===== The data =====

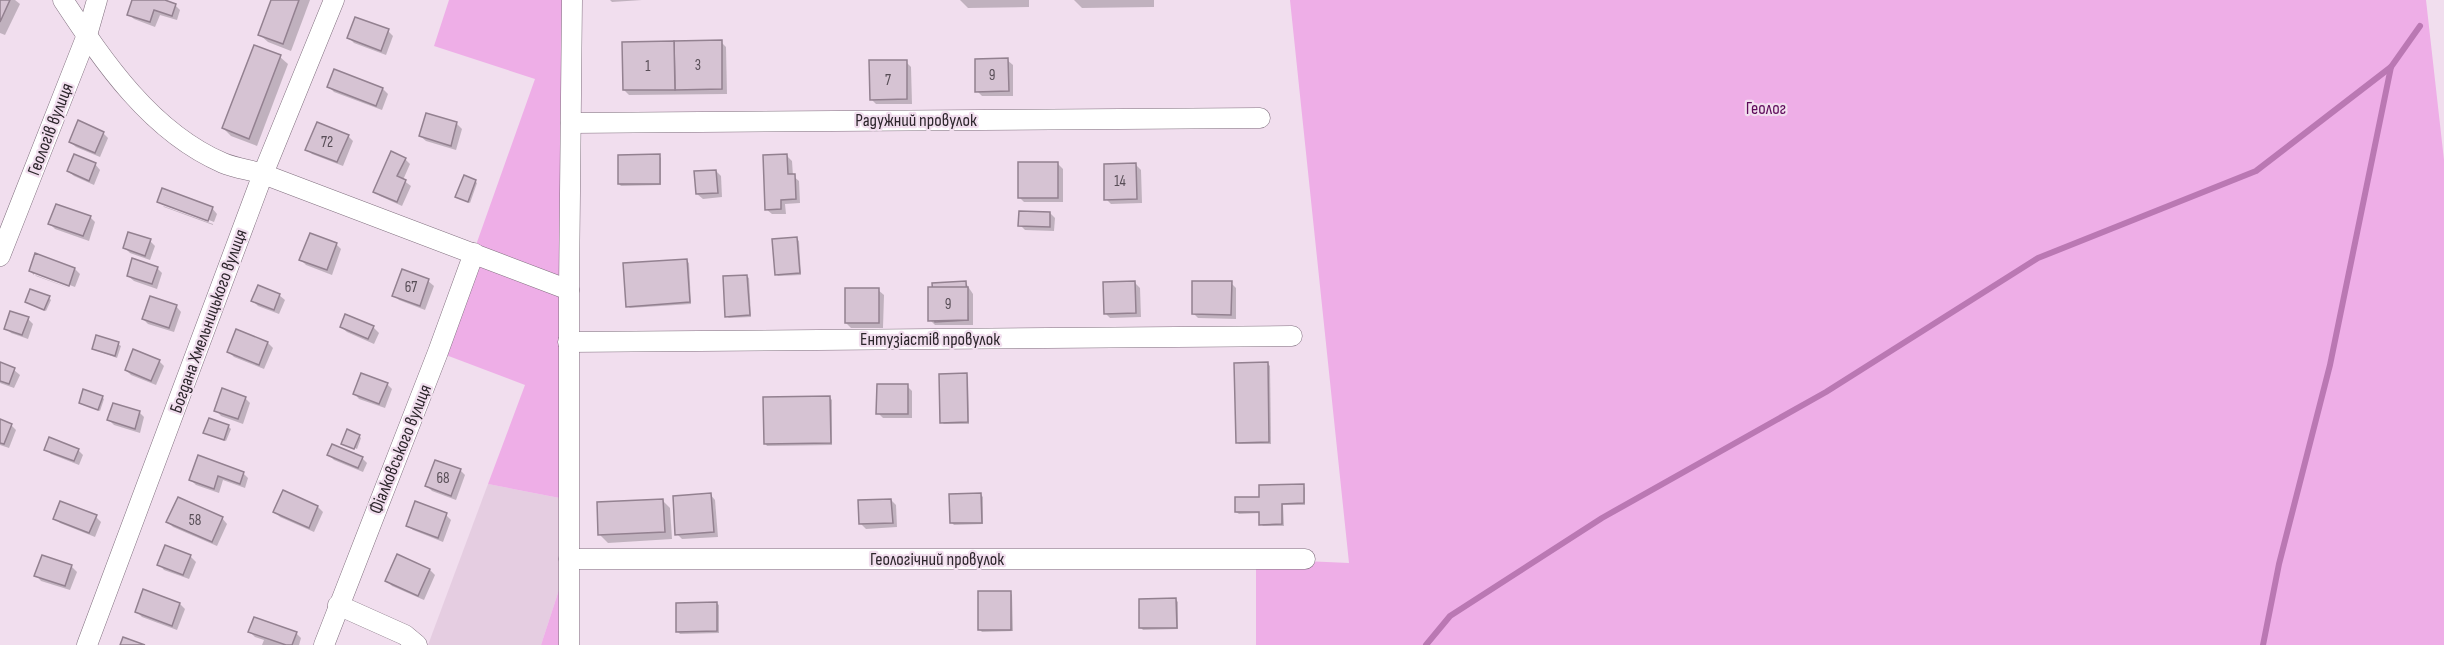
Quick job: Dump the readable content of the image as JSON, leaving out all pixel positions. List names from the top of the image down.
{
  "streets": {
    "street": [
      "Радужний провулок",
      "Геологів вулиця",
      "Богдана Хмельницького вулиця",
      "Ентузіастів провулок",
      "Фіалковського вулиця",
      "Геологічний провулок"
    ]
  },
  "parks": ["Геолог"],
  "house_numbers": [
    "3",
    "1",
    "9",
    "7",
    "72",
    "14",
    "67",
    "9",
    "68",
    "58"
  ]
}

=====

**Exercise brief:** Your output should be the records above, duplicated exactly and picture-free.

**Answer for this exercise:**
Quick job: Dump the readable content of the image as JSON, leaving out all pixel positions. List names from the top of the image down.
{
  "streets": {
    "street": [
      "Радужний провулок",
      "Геологів вулиця",
      "Богдана Хмельницького вулиця",
      "Ентузіастів провулок",
      "Фіалковського вулиця",
      "Геологічний провулок"
    ]
  },
  "parks": ["Геолог"],
  "house_numbers": [
    "3",
    "1",
    "9",
    "7",
    "72",
    "14",
    "67",
    "9",
    "68",
    "58"
  ]
}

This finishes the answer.